Working from an online survey of construction owners and contractors, the report found that 42% of contractors reported that they had worked on a project where they had to use the owner’s preferred PM software alongside their own. Almost three quarters of contractors said double entry on multiple PM systems had impacted their productivity.

“We did hear reports of time being lost due to double data entry,” says Donna Laquidara-Carr, research director with Dodge’s Industry Insights. “Owners aren’t seeing that loss of time for the contractor. [The study finds] 42% of owners felt the contractor’s risk is not increasing due to this, but that’s wrong.”

“Since the dawn of project management systems, the notion of who owns what data and how you choose what to use it has been a source of conflict,” says Chris Bell, vice president of marketing for e-Builder, which commissioned the Dodge study. “Owners are leaning in and becoming authorities on how they want the project managed and have cost control. They’re getting into the software decisions.”

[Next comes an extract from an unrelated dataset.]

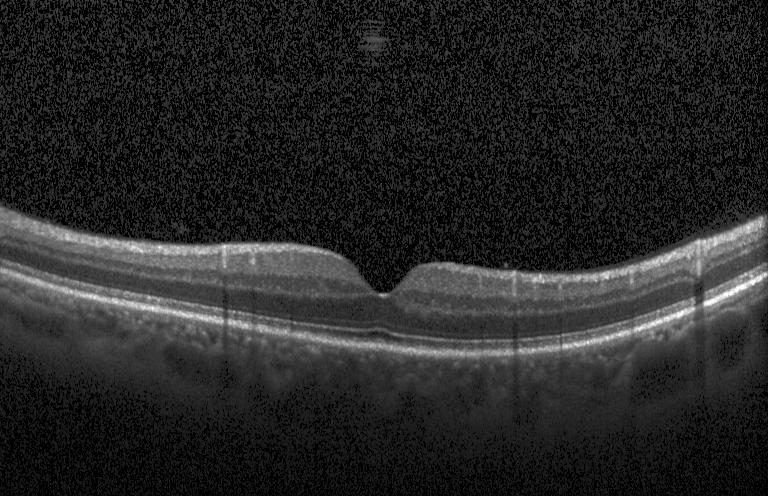
The scan shows neither choroidal neovascularization, diabetic macular edema, nor drusen.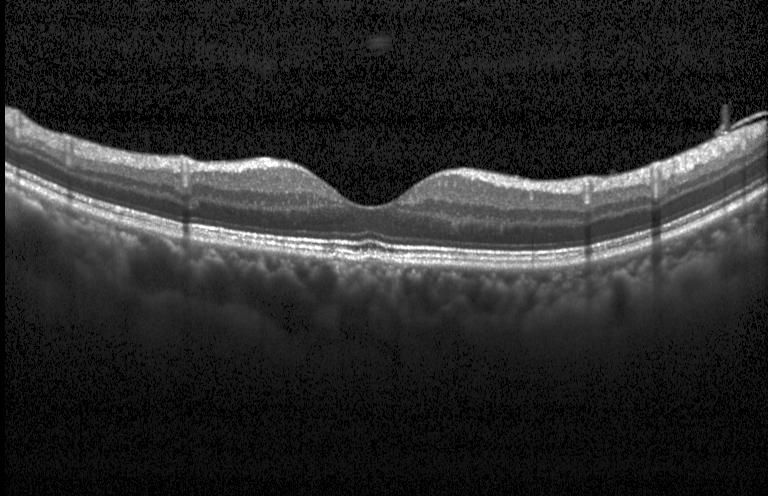

Retinal OCT B-scan. No CNV, no DME, and no drusen.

Bell says it commissioned the study based on some of e-Builder’s experience in working with large capital owners managing many projects. Tensions between owners and contractors over what system to use can come to a boiling point on some larger jobs, he says. “What this study really aims to do is measure the toxicity and prevalence of that dynamic,” says Bell. “How does that impact the contractor and owner?”

When owners are increasingly requiring contractors to use project management software, only 16% of contractors reported that they were already using the same PM software as the contractor. Having to work in both the owner’s and their own software is surprisingly common, especially on submittals. 

According to Laquidara-Carr, Dodge found that contractors working in parallel PM systems increase the chance of errors in data entry, and PM systems can drift out of sync without committing extra labor to monitoring the systems. This is further constrained by the limited technology budgets many contractors have to work with. When we’ve spoken to contractors, it’s not that they’re resistent to technology—it’s that they have not lot of money to spend. They want biggest bang for buck,” she says.

“What we’re seeing here is that contractors are in a better position [regarding adoption of PM software] than where they were in the past, but it could be better,” says Laquidara-Carr. “Contractors are working to stay on top of new software, but as they gain more of an understanding they see the more they can do. The report really supports that contractors are still on that journey.”